Jean-Claude Gayssot : Bien entendu. Nous ne prétendons pas au rassemblement autour du seul Parti communiste. C’est d’ailleurs pourquoi, je le répète, nous avons choisi une stratégie pour que se construise dans l’action et le débat un Pacte unitaire entre les citoyens eux-mêmes, et, du même pas, entre les citoyens et les forces politiques de gauche, de progrès.

Cela implique la confrontation d’idées et que chacun y participe avec son identité, sa personnalité, sa vision. Nous aussi bien entendu. Penser Forum national, c’est penser confrontation de points de vue. Donc, là encore, pas d’hésitation à avoir.

L’Humanité : Tu utilises toujours l’expression : Forum national, est-ce que cette dimension nationale est aussi importante ?

Jean-Claude Gayssot : Je le crois tout à fait. Toutes les questions présentes posent plus largement des choix de société, de civilisation même. En prenant les problèmes tels que les citoyens se les posent, notre ambition n’est pas d’en rester là, mais de voir avec eux quelles transformations il faudrait pour les résoudre. C’est donc d’une nouvelle politique nationale et internationale de la France dont nous parlons en même temps.

Cette dimension nationale a aussi une autre vertu, celle de faire converger, d’associer toutes les rencontres où qu’elles se situent et quel que soit le thème mis en débat.
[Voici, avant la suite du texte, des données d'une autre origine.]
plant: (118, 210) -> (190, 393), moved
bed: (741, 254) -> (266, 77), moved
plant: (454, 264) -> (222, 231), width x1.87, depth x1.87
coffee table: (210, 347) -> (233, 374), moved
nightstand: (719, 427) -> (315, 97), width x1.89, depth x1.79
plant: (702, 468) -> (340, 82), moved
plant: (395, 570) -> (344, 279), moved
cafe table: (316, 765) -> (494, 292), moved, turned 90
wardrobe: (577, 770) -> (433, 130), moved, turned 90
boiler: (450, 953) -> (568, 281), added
De l’initiative prise dans un quartier, dans une entreprise, un département, par une cellule, par un ou des communistes à l’initiative nationale, toutes participent de la même volonté, toutes concourent et appuient la riposte et la construction d’une perspective neuve.

Le rôle de notre presse, de « l’Humanité », de « Regards »… est très important de ce point de vue aussi pour nourrir cette dimension.
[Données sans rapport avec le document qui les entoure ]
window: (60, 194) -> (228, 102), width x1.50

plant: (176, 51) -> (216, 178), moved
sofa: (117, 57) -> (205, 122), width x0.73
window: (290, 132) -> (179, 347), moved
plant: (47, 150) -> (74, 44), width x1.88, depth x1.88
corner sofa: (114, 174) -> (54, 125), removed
L’Humanité : Pour terminer cette interview que peut-on dire aux militants ?

Jean-Claude Gayssot : « Allons-y ! » En examinant tout ce qui se fait déjà et les questions qui surgissent, nous constatons que beaucoup, vraiment beaucoup, vraiment beaucoup, dépend des organismes de directions. Pour être précis, le rôle des fédérations et des sections est essentiel. Essentiel pour décider des rencontres, pour aider celles qui sont prises par les cellules et par les communistes. Essentiel pour faire et pour faire savoir qu’il se passe des choses importantes dans la localité, dans le département, dans l’entreprise avec les communistes à l’initiative. Des communistes qui font de la démocratie le levier pour s’opposer à tous les mauvais coups de la droite et du capital et pour construire, dans un processus transformateur, un autre avenir qui place l’homme et son épanouissement au centre de tout.